:: DIRECTION ::
Transcribe every line of the data that follows, word for word and without any change.
-- start of AVAILABLE DATA --
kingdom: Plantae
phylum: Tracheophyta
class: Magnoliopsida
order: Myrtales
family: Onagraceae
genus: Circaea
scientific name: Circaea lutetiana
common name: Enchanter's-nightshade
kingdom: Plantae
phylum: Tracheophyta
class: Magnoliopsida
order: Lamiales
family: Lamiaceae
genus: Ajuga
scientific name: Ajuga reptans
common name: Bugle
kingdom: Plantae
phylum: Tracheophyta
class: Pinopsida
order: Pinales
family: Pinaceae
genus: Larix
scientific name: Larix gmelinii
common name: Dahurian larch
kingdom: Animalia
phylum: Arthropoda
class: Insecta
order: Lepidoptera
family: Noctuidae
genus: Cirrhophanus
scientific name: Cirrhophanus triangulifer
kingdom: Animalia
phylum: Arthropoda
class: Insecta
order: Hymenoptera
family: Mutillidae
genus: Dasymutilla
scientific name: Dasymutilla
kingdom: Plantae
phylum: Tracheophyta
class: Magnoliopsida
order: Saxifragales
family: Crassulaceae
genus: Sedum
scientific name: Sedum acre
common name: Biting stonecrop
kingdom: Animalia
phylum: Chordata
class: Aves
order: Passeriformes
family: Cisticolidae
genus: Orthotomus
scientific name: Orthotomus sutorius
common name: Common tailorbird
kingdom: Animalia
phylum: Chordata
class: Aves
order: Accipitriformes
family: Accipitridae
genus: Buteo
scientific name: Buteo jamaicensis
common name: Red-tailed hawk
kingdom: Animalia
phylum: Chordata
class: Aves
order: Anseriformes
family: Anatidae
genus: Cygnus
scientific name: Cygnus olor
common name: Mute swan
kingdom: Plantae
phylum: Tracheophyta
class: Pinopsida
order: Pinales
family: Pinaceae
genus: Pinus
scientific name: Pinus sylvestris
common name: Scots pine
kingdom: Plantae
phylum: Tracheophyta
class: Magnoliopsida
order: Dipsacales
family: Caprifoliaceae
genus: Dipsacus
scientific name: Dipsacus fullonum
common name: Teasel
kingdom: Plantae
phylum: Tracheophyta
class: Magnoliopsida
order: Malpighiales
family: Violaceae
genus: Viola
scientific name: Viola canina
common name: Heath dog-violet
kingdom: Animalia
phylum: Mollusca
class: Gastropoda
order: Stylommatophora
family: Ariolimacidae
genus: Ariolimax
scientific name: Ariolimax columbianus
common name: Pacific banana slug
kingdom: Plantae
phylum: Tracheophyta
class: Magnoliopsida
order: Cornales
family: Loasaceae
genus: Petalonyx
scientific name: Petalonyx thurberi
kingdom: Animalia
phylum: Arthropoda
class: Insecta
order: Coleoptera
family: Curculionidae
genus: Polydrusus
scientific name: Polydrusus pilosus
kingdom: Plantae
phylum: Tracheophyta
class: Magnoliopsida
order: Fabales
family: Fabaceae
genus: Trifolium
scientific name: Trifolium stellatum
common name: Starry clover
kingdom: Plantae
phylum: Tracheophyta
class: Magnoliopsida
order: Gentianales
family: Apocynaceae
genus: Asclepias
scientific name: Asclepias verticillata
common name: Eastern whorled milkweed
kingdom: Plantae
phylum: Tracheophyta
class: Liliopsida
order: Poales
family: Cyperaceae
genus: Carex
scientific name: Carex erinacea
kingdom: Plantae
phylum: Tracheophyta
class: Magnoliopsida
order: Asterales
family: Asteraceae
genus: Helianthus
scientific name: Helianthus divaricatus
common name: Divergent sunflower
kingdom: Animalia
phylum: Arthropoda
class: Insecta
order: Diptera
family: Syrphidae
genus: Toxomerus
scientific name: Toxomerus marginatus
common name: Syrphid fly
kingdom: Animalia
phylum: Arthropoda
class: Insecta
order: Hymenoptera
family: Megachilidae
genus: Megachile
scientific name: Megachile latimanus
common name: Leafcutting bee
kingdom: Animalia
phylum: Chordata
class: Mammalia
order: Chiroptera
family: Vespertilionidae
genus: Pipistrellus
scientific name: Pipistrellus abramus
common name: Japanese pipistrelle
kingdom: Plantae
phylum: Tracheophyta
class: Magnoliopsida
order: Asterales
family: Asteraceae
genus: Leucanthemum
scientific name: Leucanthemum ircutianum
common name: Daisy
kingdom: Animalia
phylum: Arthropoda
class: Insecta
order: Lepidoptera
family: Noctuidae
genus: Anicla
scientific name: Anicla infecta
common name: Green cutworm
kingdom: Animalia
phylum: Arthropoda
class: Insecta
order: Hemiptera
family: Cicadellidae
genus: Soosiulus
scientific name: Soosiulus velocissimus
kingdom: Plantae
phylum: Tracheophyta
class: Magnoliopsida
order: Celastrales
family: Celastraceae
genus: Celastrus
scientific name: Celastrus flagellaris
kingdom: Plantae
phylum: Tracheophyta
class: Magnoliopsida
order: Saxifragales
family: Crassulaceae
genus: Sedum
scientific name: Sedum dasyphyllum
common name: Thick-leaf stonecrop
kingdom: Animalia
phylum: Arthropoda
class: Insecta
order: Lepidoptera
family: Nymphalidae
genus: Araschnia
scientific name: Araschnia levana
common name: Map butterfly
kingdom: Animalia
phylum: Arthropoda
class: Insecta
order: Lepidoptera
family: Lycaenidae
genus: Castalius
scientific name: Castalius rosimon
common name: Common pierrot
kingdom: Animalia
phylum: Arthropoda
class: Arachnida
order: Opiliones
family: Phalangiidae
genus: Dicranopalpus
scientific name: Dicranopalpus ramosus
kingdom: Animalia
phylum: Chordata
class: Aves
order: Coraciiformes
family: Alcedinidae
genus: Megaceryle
-- end of AVAILABLE DATA --
:: EXERCISE SOLUTION ::
kingdom: Plantae
phylum: Tracheophyta
class: Magnoliopsida
order: Myrtales
family: Onagraceae
genus: Circaea
scientific name: Circaea lutetiana
common name: Enchanter's-nightshade
kingdom: Plantae
phylum: Tracheophyta
class: Magnoliopsida
order: Lamiales
family: Lamiaceae
genus: Ajuga
scientific name: Ajuga reptans
common name: Bugle
kingdom: Plantae
phylum: Tracheophyta
class: Pinopsida
order: Pinales
family: Pinaceae
genus: Larix
scientific name: Larix gmelinii
common name: Dahurian larch
kingdom: Animalia
phylum: Arthropoda
class: Insecta
order: Lepidoptera
family: Noctuidae
genus: Cirrhophanus
scientific name: Cirrhophanus triangulifer
kingdom: Animalia
phylum: Arthropoda
class: Insecta
order: Hymenoptera
family: Mutillidae
genus: Dasymutilla
scientific name: Dasymutilla
kingdom: Plantae
phylum: Tracheophyta
class: Magnoliopsida
order: Saxifragales
family: Crassulaceae
genus: Sedum
scientific name: Sedum acre
common name: Biting stonecrop
kingdom: Animalia
phylum: Chordata
class: Aves
order: Passeriformes
family: Cisticolidae
genus: Orthotomus
scientific name: Orthotomus sutorius
common name: Common tailorbird
kingdom: Animalia
phylum: Chordata
class: Aves
order: Accipitriformes
family: Accipitridae
genus: Buteo
scientific name: Buteo jamaicensis
common name: Red-tailed hawk
kingdom: Animalia
phylum: Chordata
class: Aves
order: Anseriformes
family: Anatidae
genus: Cygnus
scientific name: Cygnus olor
common name: Mute swan
kingdom: Plantae
phylum: Tracheophyta
class: Pinopsida
order: Pinales
family: Pinaceae
genus: Pinus
scientific name: Pinus sylvestris
common name: Scots pine
kingdom: Plantae
phylum: Tracheophyta
class: Magnoliopsida
order: Dipsacales
family: Caprifoliaceae
genus: Dipsacus
scientific name: Dipsacus fullonum
common name: Teasel
kingdom: Plantae
phylum: Tracheophyta
class: Magnoliopsida
order: Malpighiales
family: Violaceae
genus: Viola
scientific name: Viola canina
common name: Heath dog-violet
kingdom: Animalia
phylum: Mollusca
class: Gastropoda
order: Stylommatophora
family: Ariolimacidae
genus: Ariolimax
scientific name: Ariolimax columbianus
common name: Pacific banana slug
kingdom: Plantae
phylum: Tracheophyta
class: Magnoliopsida
order: Cornales
family: Loasaceae
genus: Petalonyx
scientific name: Petalonyx thurberi
kingdom: Animalia
phylum: Arthropoda
class: Insecta
order: Coleoptera
family: Curculionidae
genus: Polydrusus
scientific name: Polydrusus pilosus
kingdom: Plantae
phylum: Tracheophyta
class: Magnoliopsida
order: Fabales
family: Fabaceae
genus: Trifolium
scientific name: Trifolium stellatum
common name: Starry clover
kingdom: Plantae
phylum: Tracheophyta
class: Magnoliopsida
order: Gentianales
family: Apocynaceae
genus: Asclepias
scientific name: Asclepias verticillata
common name: Eastern whorled milkweed
kingdom: Plantae
phylum: Tracheophyta
class: Liliopsida
order: Poales
family: Cyperaceae
genus: Carex
scientific name: Carex erinacea
kingdom: Plantae
phylum: Tracheophyta
class: Magnoliopsida
order: Asterales
family: Asteraceae
genus: Helianthus
scientific name: Helianthus divaricatus
common name: Divergent sunflower
kingdom: Animalia
phylum: Arthropoda
class: Insecta
order: Diptera
family: Syrphidae
genus: Toxomerus
scientific name: Toxomerus marginatus
common name: Syrphid fly
kingdom: Animalia
phylum: Arthropoda
class: Insecta
order: Hymenoptera
family: Megachilidae
genus: Megachile
scientific name: Megachile latimanus
common name: Leafcutting bee
kingdom: Animalia
phylum: Chordata
class: Mammalia
order: Chiroptera
family: Vespertilionidae
genus: Pipistrellus
scientific name: Pipistrellus abramus
common name: Japanese pipistrelle
kingdom: Plantae
phylum: Tracheophyta
class: Magnoliopsida
order: Asterales
family: Asteraceae
genus: Leucanthemum
scientific name: Leucanthemum ircutianum
common name: Daisy
kingdom: Animalia
phylum: Arthropoda
class: Insecta
order: Lepidoptera
family: Noctuidae
genus: Anicla
scientific name: Anicla infecta
common name: Green cutworm
kingdom: Animalia
phylum: Arthropoda
class: Insecta
order: Hemiptera
family: Cicadellidae
genus: Soosiulus
scientific name: Soosiulus velocissimus
kingdom: Plantae
phylum: Tracheophyta
class: Magnoliopsida
order: Celastrales
family: Celastraceae
genus: Celastrus
scientific name: Celastrus flagellaris
kingdom: Plantae
phylum: Tracheophyta
class: Magnoliopsida
order: Saxifragales
family: Crassulaceae
genus: Sedum
scientific name: Sedum dasyphyllum
common name: Thick-leaf stonecrop
kingdom: Animalia
phylum: Arthropoda
class: Insecta
order: Lepidoptera
family: Nymphalidae
genus: Araschnia
scientific name: Araschnia levana
common name: Map butterfly
kingdom: Animalia
phylum: Arthropoda
class: Insecta
order: Lepidoptera
family: Lycaenidae
genus: Castalius
scientific name: Castalius rosimon
common name: Common pierrot
kingdom: Animalia
phylum: Arthropoda
class: Arachnida
order: Opiliones
family: Phalangiidae
genus: Dicranopalpus
scientific name: Dicranopalpus ramosus
kingdom: Animalia
phylum: Chordata
class: Aves
order: Coraciiformes
family: Alcedinidae
genus: Megaceryle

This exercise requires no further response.